# TO DO
Only an exact repetition of the entries will do.

# TASK DATA

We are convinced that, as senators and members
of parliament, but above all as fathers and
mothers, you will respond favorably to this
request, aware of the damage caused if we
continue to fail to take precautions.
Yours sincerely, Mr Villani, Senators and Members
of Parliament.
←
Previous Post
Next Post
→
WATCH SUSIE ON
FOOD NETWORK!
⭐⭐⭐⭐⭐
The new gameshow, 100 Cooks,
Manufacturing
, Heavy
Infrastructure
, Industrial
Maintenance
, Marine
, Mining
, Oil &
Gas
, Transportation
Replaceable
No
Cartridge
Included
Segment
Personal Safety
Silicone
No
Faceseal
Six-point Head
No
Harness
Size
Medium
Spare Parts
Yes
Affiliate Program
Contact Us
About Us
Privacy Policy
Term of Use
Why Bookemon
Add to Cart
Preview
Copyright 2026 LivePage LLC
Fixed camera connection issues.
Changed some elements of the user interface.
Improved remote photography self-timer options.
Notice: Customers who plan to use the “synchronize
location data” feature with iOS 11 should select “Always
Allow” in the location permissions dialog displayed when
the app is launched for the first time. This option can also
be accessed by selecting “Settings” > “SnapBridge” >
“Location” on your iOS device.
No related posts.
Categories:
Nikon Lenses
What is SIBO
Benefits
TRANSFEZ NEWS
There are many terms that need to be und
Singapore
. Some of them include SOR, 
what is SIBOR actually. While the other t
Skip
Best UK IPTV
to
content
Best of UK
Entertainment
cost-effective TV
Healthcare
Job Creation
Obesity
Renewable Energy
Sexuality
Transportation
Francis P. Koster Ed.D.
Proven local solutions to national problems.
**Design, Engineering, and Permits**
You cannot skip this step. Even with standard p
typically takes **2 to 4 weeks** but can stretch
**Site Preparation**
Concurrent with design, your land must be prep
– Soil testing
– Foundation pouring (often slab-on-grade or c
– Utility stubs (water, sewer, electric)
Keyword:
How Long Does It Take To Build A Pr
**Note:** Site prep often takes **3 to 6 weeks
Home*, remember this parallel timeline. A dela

# EXERCISE ANSWER
We are convinced that, as senators and members
of parliament, but above all as fathers and
mothers, you will respond favorably to this
request, aware of the damage caused if we
continue to fail to take precautions.
Yours sincerely, Mr Villani, Senators and Members
of Parliament.
←
Previous Post
Next Post
→
WATCH SUSIE ON
FOOD NETWORK!
⭐⭐⭐⭐⭐
The new gameshow, 100 Cooks,
Manufacturing
, Heavy
Infrastructure
, Industrial
Maintenance
, Marine
, Mining
, Oil &
Gas
, Transportation
Replaceable
No
Cartridge
Included
Segment
Personal Safety
Silicone
No
Faceseal
Six-point Head
No
Harness
Size
Medium
Spare Parts
Yes
Affiliate Program
Contact Us
About Us
Privacy Policy
Term of Use
Why Bookemon
Add to Cart
Preview
Copyright 2026 LivePage LLC
Fixed camera connection issues.
Changed some elements of the user interface.
Improved remote photography self-timer options.
Notice: Customers who plan to use the “synchronize
location data” feature with iOS 11 should select “Always
Allow” in the location permissions dialog displayed when
the app is launched for the first time. This option can also
be accessed by selecting “Settings” > “SnapBridge” >
“Location” on your iOS device.
No related posts.
Categories:
Nikon Lenses
What is SIBO
Benefits
TRANSFEZ NEWS
There are many terms that need to be und
Singapore
. Some of them include SOR, 
what is SIBOR actually. While the other t
Skip
Best UK IPTV
to
content
Best of UK
Entertainment
cost-effective TV
Healthcare
Job Creation
Obesity
Renewable Energy
Sexuality
Transportation
Francis P. Koster Ed.D.
Proven local solutions to national problems.
**Design, Engineering, and Permits**
You cannot skip this step. Even with standard p
typically takes **2 to 4 weeks** but can stretch
**Site Preparation**
Concurrent with design, your land must be prep
– Soil testing
– Foundation pouring (often slab-on-grade or c
– Utility stubs (water, sewer, electric)
Keyword:
How Long Does It Take To Build A Pr
**Note:** Site prep often takes **3 to 6 weeks
Home*, remember this parallel timeline. A dela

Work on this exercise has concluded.